El dibujante advierte del retroceso de la libertad de expresión en los últimos años en países de África oriental y reivindica el poder del dibujo satírico para irritar a los dictadores, líderes autoritarios y a las élites políticas

A una semana de las elecciones en Tanzania, Godfrey Mwampembwa (Dar es Salaam, Tanzania, 56 años) publicó una viñeta en la que se veía una pista de atletismo con un cartel que decía Elecciones de Tanzania 2025. Junto a él, cinco figuras que representaban a la presidenta Samia Suluhu Hassan vestían camisetas con las palabras dictadura, corrupción, incompetencia, amiguismo y secuestros. Tres días después de los comicios, Gado, tal y como se le conoce profesionalmente, publicó otra en la que Hassan aparecía jurando el cargo de presidenta sobre una pila de cadáveres, después de ganar las elecciones presidenciales del pasado 29 de octubre. Las protestas que siguieron a su victoria se cobraron la vida de 700 personas, según denuncian activistas de derechos humanos y el partido opositor Chadema, aunque no hay cifras claras debido a la falta de transparencia y al bloqueo de internet tras los comicios.

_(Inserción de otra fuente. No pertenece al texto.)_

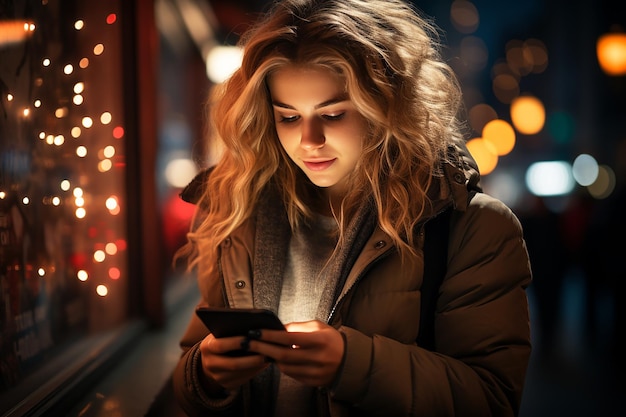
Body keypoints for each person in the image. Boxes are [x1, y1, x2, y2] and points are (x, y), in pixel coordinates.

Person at [172, 0, 533, 415]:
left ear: (388, 108)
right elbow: (188, 379)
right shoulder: (237, 216)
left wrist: (353, 363)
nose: (309, 139)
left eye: (333, 113)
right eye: (288, 117)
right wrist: (205, 372)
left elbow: (492, 400)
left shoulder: (473, 227)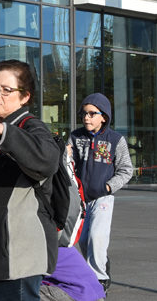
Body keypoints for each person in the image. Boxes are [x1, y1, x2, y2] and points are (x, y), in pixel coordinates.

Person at [0, 60, 59, 301]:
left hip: (18, 253)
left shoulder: (29, 126)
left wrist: (3, 132)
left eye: (6, 89)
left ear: (25, 97)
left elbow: (47, 159)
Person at [69, 93, 133, 294]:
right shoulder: (75, 137)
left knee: (97, 237)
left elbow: (126, 169)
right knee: (84, 239)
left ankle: (99, 279)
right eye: (83, 114)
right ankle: (101, 264)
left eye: (91, 114)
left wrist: (108, 187)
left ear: (103, 116)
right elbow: (68, 165)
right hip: (80, 198)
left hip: (103, 197)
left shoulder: (116, 140)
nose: (86, 118)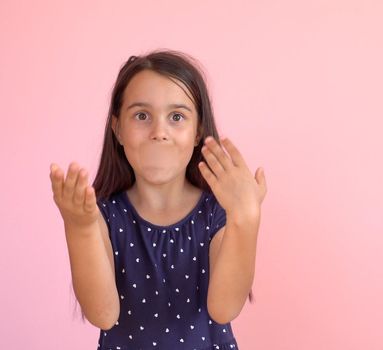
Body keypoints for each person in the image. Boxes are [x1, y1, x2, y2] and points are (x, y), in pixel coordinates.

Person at [49, 49, 267, 349]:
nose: (159, 132)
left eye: (176, 117)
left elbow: (225, 308)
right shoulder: (102, 216)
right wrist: (79, 228)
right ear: (118, 130)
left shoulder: (216, 213)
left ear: (196, 131)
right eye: (142, 116)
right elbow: (103, 314)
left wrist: (246, 219)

Gado, el caricaturista satírico más conocido de África oriental y uno de los más renombrados del continente, lleva más de 30 años empuñando su bolígrafo como un arma para mantener bajo escrutinio público a los políticos de la región. Sentado bajo la sombra de un árbol de jacaranda en el Centro Cultural de Kenia, en Nairobi, Gado conversa con EL PAÍS para dar respuesta a varias cuestiones clave: ¿cómo ha cambiado el panorama de la sátira en los últimos 30 años y cómo ha afectado la creciente oleada de autoritarismo y represión regionales respecto a lo que puede (y no) publicarse a día de hoy en el este de África?